Text::Ngram version 0.04
==========================

Basis for n-gram analysis

SYNOPSIS
      use Text::Ngram qw(ngram_counts add_to_counts);
      my $text   = "abcdefghijklmnop";
      my $hash_r = ngram_counts($text, 3); # Window size = 3
      # $hash_r => { abc => 1, bcd => 1, ... }

      add_to_counts($more_text, 3, $hash_r);

DESCRIPTION
    n-Gram analysis is a field in textual analysis which uses sliding window
    character sequences in order to aid topic analysis, language
    determination and so on. The n-gram spectrum of a document can be used
    to compare and filter documents in multiple languages, prepare word
    prediction networks, and perform spelling correction.

    The neat thing about n-grams, though, is that they're really easy to
    determine. For n=3, for instance, we compute the n-gram counts like so:

        the cat sat on the mat
        ---                     $counts{"the"}++;
         ---                    $counts{"he "}++;
          ---                   $counts{"e c"}++;
           ...

    This module provides an efficient XS-based implementation of n-gram
    spectrum analysis.

    There are two functions which can be imported:

        $href = ngram_counts($text[, $window]);

    This first function returns a hash reference with the n-gram histogram
    of the text for the given window size. If the window size is omitted,
    then 5-grams are used. This seems relatively standard.

        add_to_counts($more_text, $window, $href)

    This incrementally adds to the supplied hash; if $window is zero or
    undefined, then the window size is computed from the hash keys.

Important note on text preparation
    Most of the published algorithms for textual n-gram analysis assume that
    the only characters you're interested in are alphabetic characters and
    spaces. So before the text is counted, the following preparation is
    made.

    All characters are lowercased; (most papers use upper-casing, but that
    just feels so 1970s) punctuation and numerals are replaced by stop
    characters flanked by blanks; multiple spaces are compressed into a
    single space.

    After the counts are made, n-grams containing stop characters are
    dropped from the hash.

    If you prefer to do your own text preparation, use the internal routines
    "process_text" and "process_text_incrementally" instead of
    "count_ngrams" and "add_to_counts" respectively.

SEE ALSO
    Cavnar, W. B. (1993). N-gram-based text filtering for TREC-2. In D.
    Harman (Ed.), *Proceedings of TREC-2: Text Retrieval Conference 2*.
    Washington, DC: National Bureau of Standards.

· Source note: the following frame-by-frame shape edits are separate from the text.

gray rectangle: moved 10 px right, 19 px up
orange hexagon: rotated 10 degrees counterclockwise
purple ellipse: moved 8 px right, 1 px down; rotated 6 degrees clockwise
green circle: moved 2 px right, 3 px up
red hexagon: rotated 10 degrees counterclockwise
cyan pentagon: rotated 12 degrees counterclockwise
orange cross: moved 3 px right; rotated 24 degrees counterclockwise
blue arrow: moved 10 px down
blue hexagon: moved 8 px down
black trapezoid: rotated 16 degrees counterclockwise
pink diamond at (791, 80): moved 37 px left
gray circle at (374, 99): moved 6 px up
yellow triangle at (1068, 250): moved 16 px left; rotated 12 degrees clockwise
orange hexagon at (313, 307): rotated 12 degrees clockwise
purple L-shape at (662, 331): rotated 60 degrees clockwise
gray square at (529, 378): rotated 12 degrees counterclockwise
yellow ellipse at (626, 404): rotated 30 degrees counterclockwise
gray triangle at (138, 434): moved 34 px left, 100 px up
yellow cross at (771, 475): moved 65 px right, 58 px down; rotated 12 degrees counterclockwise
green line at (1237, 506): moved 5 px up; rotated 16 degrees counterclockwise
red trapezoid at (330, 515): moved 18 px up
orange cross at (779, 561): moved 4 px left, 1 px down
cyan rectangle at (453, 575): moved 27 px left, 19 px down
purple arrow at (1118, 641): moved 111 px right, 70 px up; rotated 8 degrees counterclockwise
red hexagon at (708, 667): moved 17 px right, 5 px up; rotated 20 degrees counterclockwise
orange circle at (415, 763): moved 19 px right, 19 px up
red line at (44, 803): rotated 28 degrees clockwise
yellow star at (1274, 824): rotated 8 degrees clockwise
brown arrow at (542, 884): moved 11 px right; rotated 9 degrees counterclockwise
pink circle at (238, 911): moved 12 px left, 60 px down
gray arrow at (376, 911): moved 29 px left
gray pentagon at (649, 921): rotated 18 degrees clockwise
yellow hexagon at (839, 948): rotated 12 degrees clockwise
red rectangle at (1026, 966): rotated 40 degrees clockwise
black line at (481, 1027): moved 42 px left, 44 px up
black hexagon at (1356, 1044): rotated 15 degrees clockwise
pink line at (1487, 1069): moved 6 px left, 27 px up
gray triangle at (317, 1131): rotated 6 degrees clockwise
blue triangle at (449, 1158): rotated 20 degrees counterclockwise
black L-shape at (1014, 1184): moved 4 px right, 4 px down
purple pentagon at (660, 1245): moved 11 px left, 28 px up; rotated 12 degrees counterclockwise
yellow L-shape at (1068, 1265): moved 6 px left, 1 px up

    Shannon, C. E. (1951). Predication and entropy of printed English. *The
    Bell System Technical Journal, 30*. 50-64.

    Ullmann, J. R. (1977). Binary n-gram technique for automatic correction
    of substitution, deletion, insert and reversal errors in words.
    *Computer Journal, 20*. 141-147.

AUTHOR
    Maintained by Jose Castro, C<cog@cpan.org>.
    Originally created by Simon Cozens, C<simon@cpan.org>.

COPYRIGHT AND LICENSE
    Copyright 2004 by Jose Castro
    Copyright 2003 by Simon Cozens

    This library is free software; you can redistribute it and/or modify it
    under the same terms as Perl itself.